The State Department and U.S. military are racing against time to evacuate American citizens and Afghan allies from Kabul’s airport.
However, reports from Afghanistan say that Taliban checkpoints are now in place, cutting off escape to safety and freedom. Other reports from inside the country indicate that the Taliban and militants are regularly executing people who helped the United States over the past two decades.
According to retired Marine Sgt. Ryan Rogers, the interpreter he worked alongside is trapped in Kabul. Rogers said the interpreter had worked with him during the 2010 bloody battle in the Helmand province.
He is in hiding in Kabul, unable to reach the airport because Taliban fighters were seeking to murder any former Afghan commandos and interpreters.
“He told me yesterday they hung three (Afghan National Army) commanders that they had found. And that close to the place that he’s hiding, they’re going house-to-house and that they send a transmission out saying they had plans for the people that operated with America,” Rogers said.

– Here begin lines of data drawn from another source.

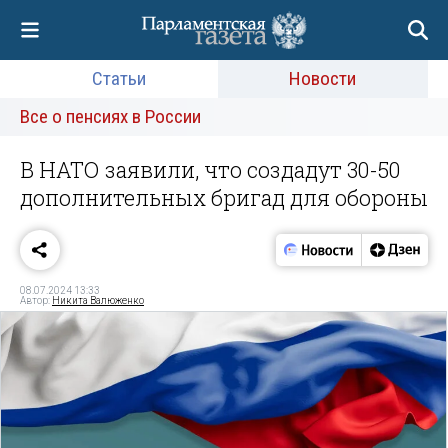
Статьи
Новости
Все о пенсиях в России
В НАТО заявили, что создадут 30-50
дополнительных бригад для обороны
08.07.2024 13:33
Автор:
Никита Валюженко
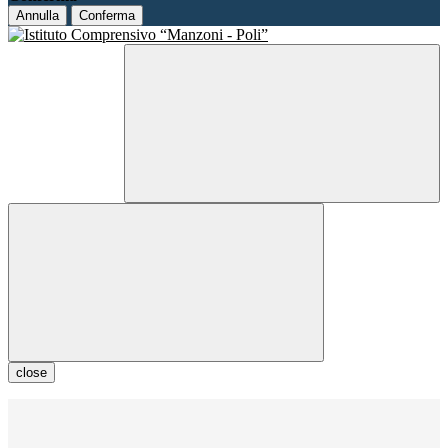
Annulla
Conferma
close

“I said, ‘Hey, did you see any of this stuff with your eyes?’ He said yes. They’re not showing this stuff because the people are cheering, but they’re scared to death, and they’re hanging these people.
“And he said they’re going house-to-house, and their priorities are Afghan National Army Special Forces, the special police forces, and the interpreters.”
The Biden Administration has only recently acknowledged that there are reports of evacuees having trouble or being unable to reach the international airport in Kabul, which is now surrounded by Taliban checkpoints.
Ned Price, State Department spokesman, said that the government had only received a “small handful of reports” of American citizens who could not reach the airport.
Price also said he couldn’t confirm the reports but that U.S. officials had been made aware of reports that former Afghan military officers and interpreters were being hunted down and murdered by Taliban forces.
“I’m just not in a position to confirm those details. Every time we see a detail like this, we take it extraordinarily seriously, and we do what we can,” Price said.
As the Taliban swept their way across the country, there were wide-ranging reports of Taliban militants rapidly executing surrendering Afghan soldiers.
Some videos have been widely circulated that show gunmen in trucks, firing bullets indiscriminately in the streets of Kabul.
Weakness, not strength
Representative Brad Wenstrup, R-Ohio, expressed frustration at recent events.
“In a bipartisan fashion, there’s an extreme disappointment, especially by those that have served,” he said. “And we have lost on this our moral standing in the world, and it’s a sign of weakness rather than strength.”
Wenstrup referred to bipartisan legislation passed months ago, which was designed to reduce the red tape allies of the U.S. would need to get through to leave Afghanistan as U.S. troops withdrew safely.
However, Wenstrup says, the rushed withdrawal has left thousands of people stranded.
“I find it hard to believe that our military and intelligence community would have recommended it this way,” said Westrup, faulting the Biden administration.
“But those are some of the questions that we need to have answered.”
Wenstrup, an Army veteran who served in Iraq, said he has helped more than one interpreter relocate. According to Wenstrup, one interpreter he helped escape is now a U.S. citizen and a physician at Ohio State. He calls the Afghanistan situation “disheartening.”
According to the Pentagon, thousands of additional troops have been sent to the airport this week to assist evacuations.
However, defense officials did not mention any rescue of Afghan allies or Americans who have not been able to make it to the base. Meanwhile, U.K. paratroopers have left the base to rescue their citizens and others who have assisted them.
Rogers takes issue with President Biden’s recent comments that there was no way to leave Afghanistan without “chaos ensuing.”
He explained that the government should have developed a plan to secure Americans and our allies before the Taliban took over Kabul.
“If somebody is going to help us for 20 years, and we’re going to make a bunch of promises to them, we need to fulfill those promises. And yesterday, it sounded like they weren’t going to go outside the airport.
“And that’s where a lot of those promises are hiding now,” said Rogers.